Siracınnûr | Otuzüçüncü Söz | 152
(131-171)

Manzûme-i şemsiyyenin, yâni şemsin me’mumları ve meyveleri olan on iki seyyarenin acâibini ilm-i muhît-i İlâhîye havale edip, yalnız gözümüzün önünde seyyaremiz bulunan arza bakıyoruz. Görüyoruz ki: Bu seyyaremiz bir azamet-i şevket-i Rubûbiyyeti ve haşmet-i saltanat-ı Ulûhiyyeti ve kemâl-i rahmeti ve hikmeti gösterir bir sûrette Güneşin etrafında, emr-i Rabbânî ile (Üçüncü Mektupta beyan edildiği gibi) pek büyük bir hizmet için bir uzun seyr ve seyehat, ona ettiriliyor. Bir sefine-i Rabbânîyye olarak acâib-i masnûât-ı İlâhîyye ile doldurulmuş ve zîşuur ibâdullaha seyrangâh gibi bir mesken-i seyyar vaziyeti verilmiş.

Ve evkat ve hesabı bildirecek saat akrebi gibi, Kamer dahi dakik hesaplarla azîm hikmetlerle ona takılmış ve o kamere başka menzillerde ayrı seyr ve seyahat verilmiş. İşte bu mübârek seyyaremizin şu halleri küre-i arz kuvvetinde bir şehâdetle, bir Kadîr-i Mutlakın vücûb-u vücûdunu ve vahdetini isbat eder. Mâdem şu seyyaremiz böyledir. Manzûme-i şemsiyyeyi ona kıyas edebilirsin.

Hem şemse, kendi mihveri üstünde câzibe denilen ma’nevî ipleri yumak yaptırmak için dolap ve çıkrık hükmünde olan Güneşi, bir Kadîr-i Zülcelâlin emriyle döndürüp, o seyyaratı o ma’nevî iplerle bağlayıp tanzim etmek ve Güneşi bütün seyyaratı ile saniyede beş saatlik bir mesafeyi kestirecek kadar bir sür’atle, bir tahmine göre “Herkül Burcu” tarafına veya Şemsü’ş-şümûs cânibine sevk etmek, elbette ezel ve ebed Sultanı olan Zât-ı Zülcelâlin kudretiyle ve emriyledir. Güya haşmet-i Rubûbiyyetini göstermek için, bu emirber neferleri hükmünde olan manzume-i şemsiyye ordusu ile bir manevra yaptırır.

Ey kozmoğrafyacı efendi! Hangi tesadüf bu işlere karışabilir! Hangi esbâbın eli buna ulaşabilir! Hangi kuvvet buna yanaşabilir!.. Haydi sen söyle.

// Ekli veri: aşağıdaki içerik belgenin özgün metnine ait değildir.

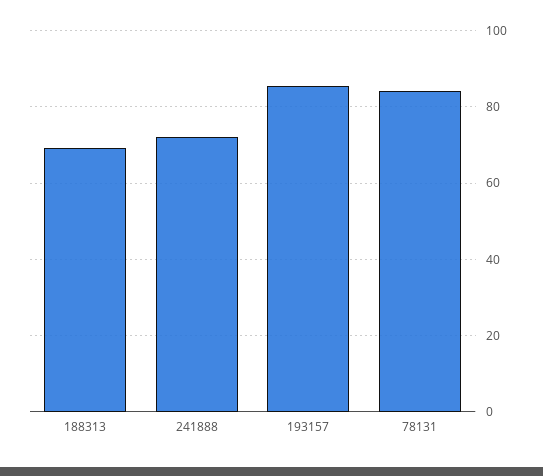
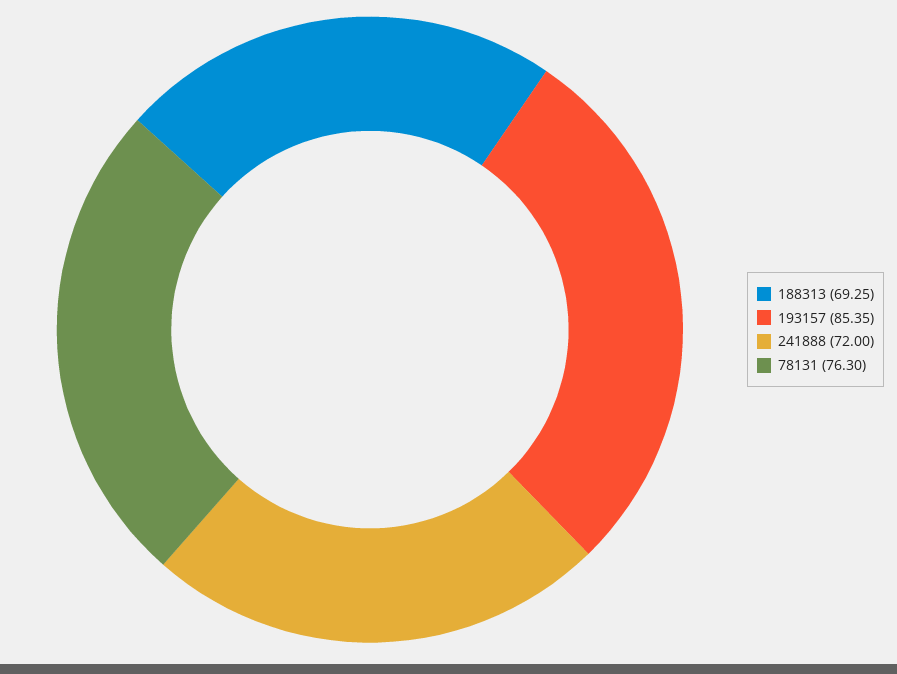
78131: 84 -> 76.3

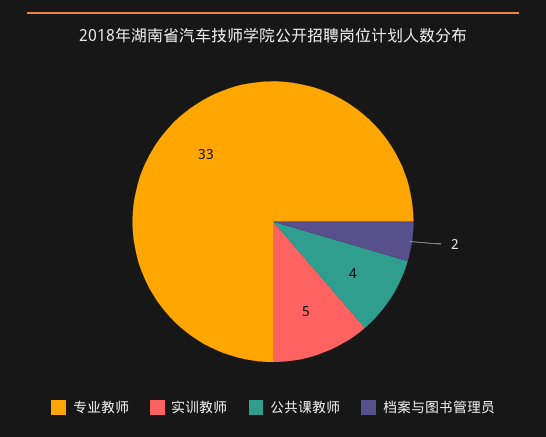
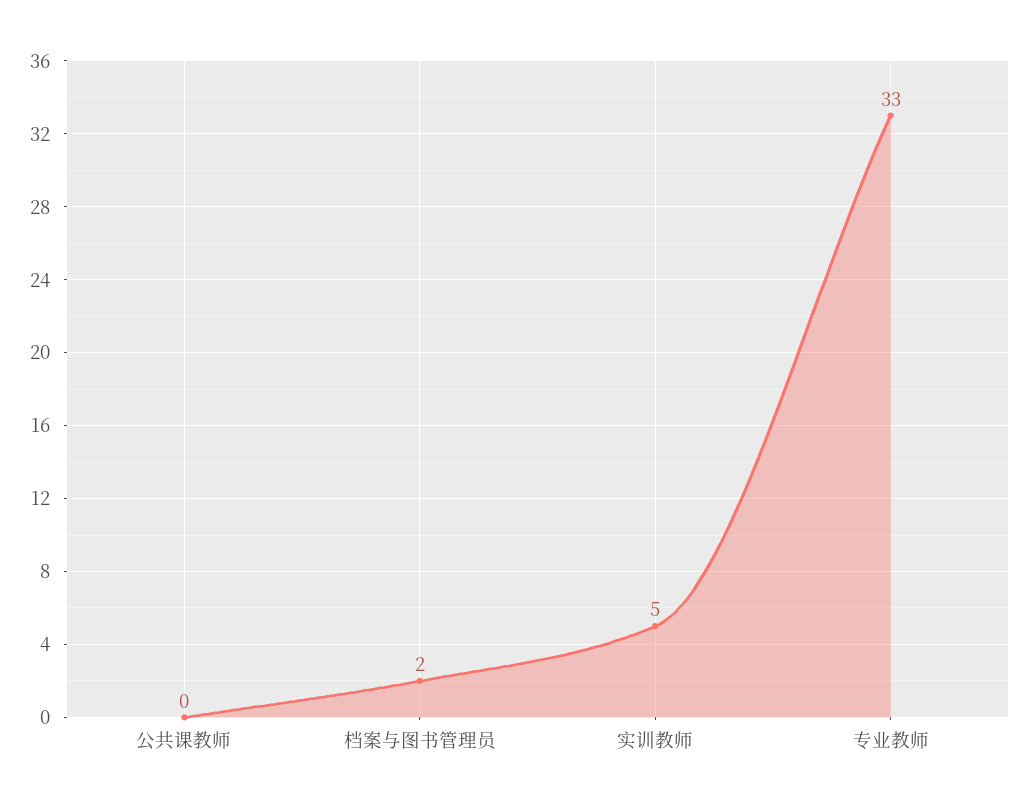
公共课教师: 4 -> 0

Hiç böyle bir Sultan-ı Zülcelâl, aczini gösterip mülküne başkasını karıştırır mı! Ba’husus kâinatın meyvesi, neticesi, gayesi hulâsası olan zîhayatları, başka ellere verir mi! Başkasını müdahale ettirir mi! Ba’husus o meyvelerin en câmii ve o neticelerin en mükemmeli ve zemînin halîfesi ve o sultanın âyinedar bir misafiri olan insanları başıboş bırakır mı! ve onları tabiata ve tesadüfe havale edip haşmet-i saltanatını hiçe indirir mi! Kemâl-i hikmetini sukut ettirir mi!